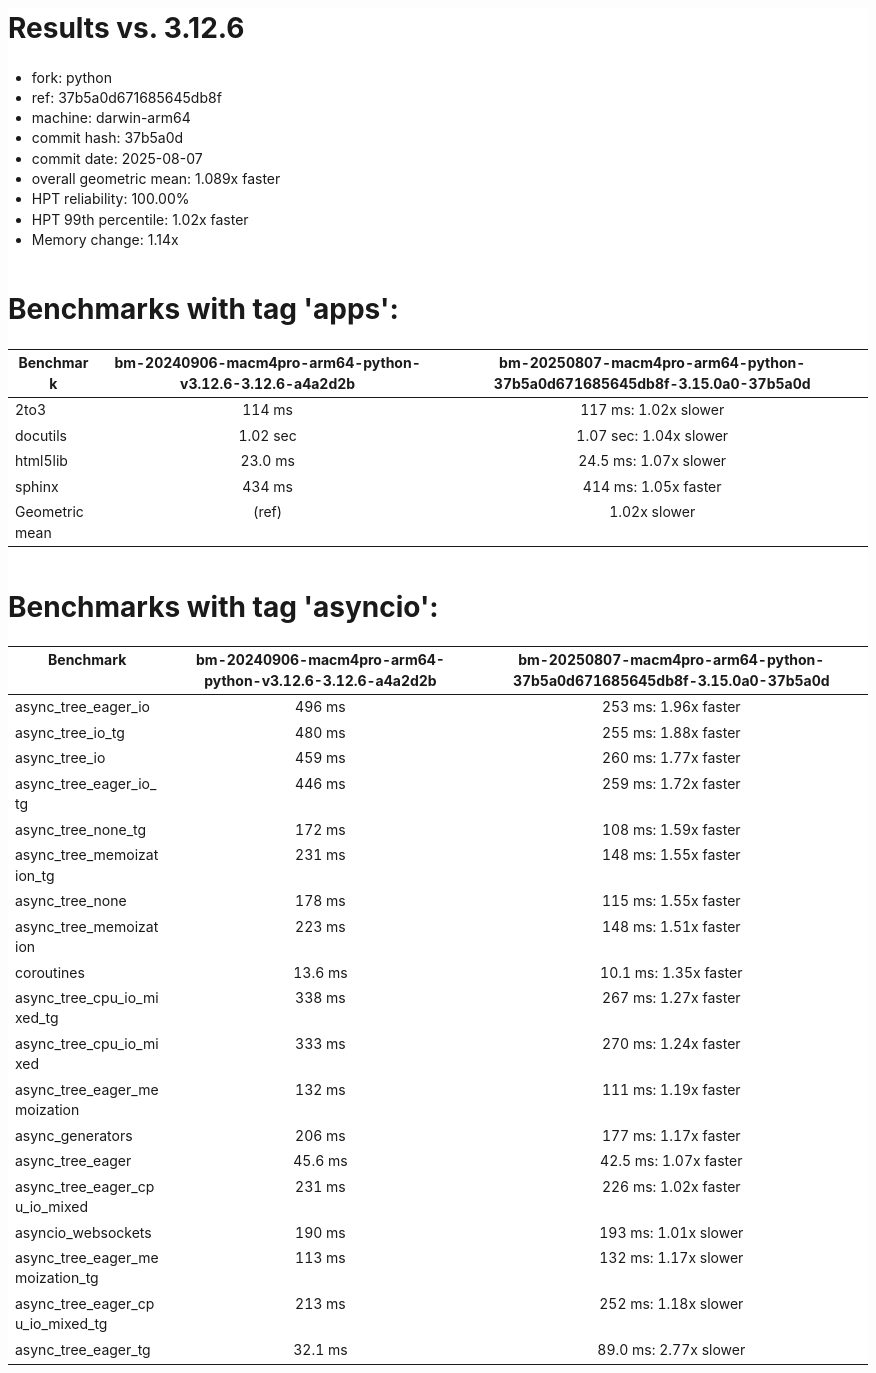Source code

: # Results vs. 3.12.6

- fork: python
- ref: 37b5a0d671685645db8f
- machine: darwin-arm64
- commit hash: 37b5a0d
- commit date: 2025-08-07
- overall geometric mean: 1.089x faster
- HPT reliability: 100.00%
- HPT 99th percentile: 1.02x faster
- Memory change: 1.14x

Benchmarks with tag 'apps':
===========================

| Benchmark      | bm-20240906-macm4pro-arm64-python-v3.12.6-3.12.6-a4a2d2b | bm-20250807-macm4pro-arm64-python-37b5a0d671685645db8f-3.15.0a0-37b5a0d |
|----------------|:--------------------------------------------------------:|:-----------------------------------------------------------------------:|
| 2to3           | 114 ms                                                   | 117 ms: 1.02x slower                                                    |
| docutils       | 1.02 sec                                                 | 1.07 sec: 1.04x slower                                                  |
| html5lib       | 23.0 ms                                                  | 24.5 ms: 1.07x slower                                                   |
| sphinx         | 434 ms                                                   | 414 ms: 1.05x faster                                                    |
| Geometric mean | (ref)                                                    | 1.02x slower                                                            |

Benchmarks with tag 'asyncio':
==============================

| Benchmark                        | bm-20240906-macm4pro-arm64-python-v3.12.6-3.12.6-a4a2d2b | bm-20250807-macm4pro-arm64-python-37b5a0d671685645db8f-3.15.0a0-37b5a0d |
|----------------------------------|:--------------------------------------------------------:|:-----------------------------------------------------------------------:|
| async_tree_eager_io              | 496 ms                                                   | 253 ms: 1.96x faster                                                    |
| async_tree_io_tg                 | 480 ms                                                   | 255 ms: 1.88x faster                                                    |
| async_tree_io                    | 459 ms                                                   | 260 ms: 1.77x faster                                                    |
| async_tree_eager_io_tg           | 446 ms                                                   | 259 ms: 1.72x faster                                                    |
| async_tree_none_tg               | 172 ms                                                   | 108 ms: 1.59x faster                                                    |
| async_tree_memoization_tg        | 231 ms                                                   | 148 ms: 1.55x faster                                                    |
| async_tree_none                  | 178 ms                                                   | 115 ms: 1.55x faster                                                    |
| async_tree_memoization           | 223 ms                                                   | 148 ms: 1.51x faster                                                    |
| coroutines                       | 13.6 ms                                                  | 10.1 ms: 1.35x faster                                                   |
| async_tree_cpu_io_mixed_tg       | 338 ms                                                   | 267 ms: 1.27x faster                                                    |
| async_tree_cpu_io_mixed          | 333 ms                                                   | 270 ms: 1.24x faster                                                    |
| async_tree_eager_memoization     | 132 ms                                                   | 111 ms: 1.19x faster                                                    |
| async_generators                 | 206 ms                                                   | 177 ms: 1.17x faster                                                    |
| async_tree_eager                 | 45.6 ms                                                  | 42.5 ms: 1.07x faster                                                   |
| async_tree_eager_cpu_io_mixed    | 231 ms                                                   | 226 ms: 1.02x faster                                                    |
| asyncio_websockets               | 190 ms                                                   | 193 ms: 1.01x slower                                                    |
| async_tree_eager_memoization_tg  | 113 ms                                                   | 132 ms: 1.17x slower                                                    |
| async_tree_eager_cpu_io_mixed_tg | 213 ms                                                   | 252 ms: 1.18x slower                                                    |
| async_tree_eager_tg              | 32.1 ms                                                  | 89.0 ms: 2.77x slower                                                   |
□ □ □ □ □
- What is required
Pictures in the records should not appear in your copy, but everything else must be transcribed exactly.

- Answer space
Source code

: # Results vs. 3.12.6

- fork: python
- ref: 37b5a0d671685645db8f
- machine: darwin-arm64
- commit hash: 37b5a0d
- commit date: 2025-08-07
- overall geometric mean: 1.089x faster
- HPT reliability: 100.00%
- HPT 99th percentile: 1.02x faster
- Memory change: 1.14x

Benchmarks with tag 'apps':
===========================

| Benchmark      | bm-20240906-macm4pro-arm64-python-v3.12.6-3.12.6-a4a2d2b | bm-20250807-macm4pro-arm64-python-37b5a0d671685645db8f-3.15.0a0-37b5a0d |
|----------------|:--------------------------------------------------------:|:-----------------------------------------------------------------------:|
| 2to3           | 114 ms                                                   | 117 ms: 1.02x slower                                                    |
| docutils       | 1.02 sec                                                 | 1.07 sec: 1.04x slower                                                  |
| html5lib       | 23.0 ms                                                  | 24.5 ms: 1.07x slower                                                   |
| sphinx         | 434 ms                                                   | 414 ms: 1.05x faster                                                    |
| Geometric mean | (ref)                                                    | 1.02x slower                                                            |

Benchmarks with tag 'asyncio':
==============================

| Benchmark                        | bm-20240906-macm4pro-arm64-python-v3.12.6-3.12.6-a4a2d2b | bm-20250807-macm4pro-arm64-python-37b5a0d671685645db8f-3.15.0a0-37b5a0d |
|----------------------------------|:--------------------------------------------------------:|:-----------------------------------------------------------------------:|
| async_tree_eager_io              | 496 ms                                                   | 253 ms: 1.96x faster                                                    |
| async_tree_io_tg                 | 480 ms                                                   | 255 ms: 1.88x faster                                                    |
| async_tree_io                    | 459 ms                                                   | 260 ms: 1.77x faster                                                    |
| async_tree_eager_io_tg           | 446 ms                                                   | 259 ms: 1.72x faster                                                    |
| async_tree_none_tg               | 172 ms                                                   | 108 ms: 1.59x faster                                                    |
| async_tree_memoization_tg        | 231 ms                                                   | 148 ms: 1.55x faster                                                    |
| async_tree_none                  | 178 ms                                                   | 115 ms: 1.55x faster                                                    |
| async_tree_memoization           | 223 ms                                                   | 148 ms: 1.51x faster                                                    |
| coroutines                       | 13.6 ms                                                  | 10.1 ms: 1.35x faster                                                   |
| async_tree_cpu_io_mixed_tg       | 338 ms                                                   | 267 ms: 1.27x faster                                                    |
| async_tree_cpu_io_mixed          | 333 ms                                                   | 270 ms: 1.24x faster                                                    |
| async_tree_eager_memoization     | 132 ms                                                   | 111 ms: 1.19x faster                                                    |
| async_generators                 | 206 ms                                                   | 177 ms: 1.17x faster                                                    |
| async_tree_eager                 | 45.6 ms                                                  | 42.5 ms: 1.07x faster                                                   |
| async_tree_eager_cpu_io_mixed    | 231 ms                                                   | 226 ms: 1.02x faster                                                    |
| asyncio_websockets               | 190 ms                                                   | 193 ms: 1.01x slower                                                    |
| async_tree_eager_memoization_tg  | 113 ms                                                   | 132 ms: 1.17x slower                                                    |
| async_tree_eager_cpu_io_mixed_tg | 213 ms                                                   | 252 ms: 1.18x slower                                                    |
| async_tree_eager_tg              | 32.1 ms                                                  | 89.0 ms: 2.77x slower                                                   |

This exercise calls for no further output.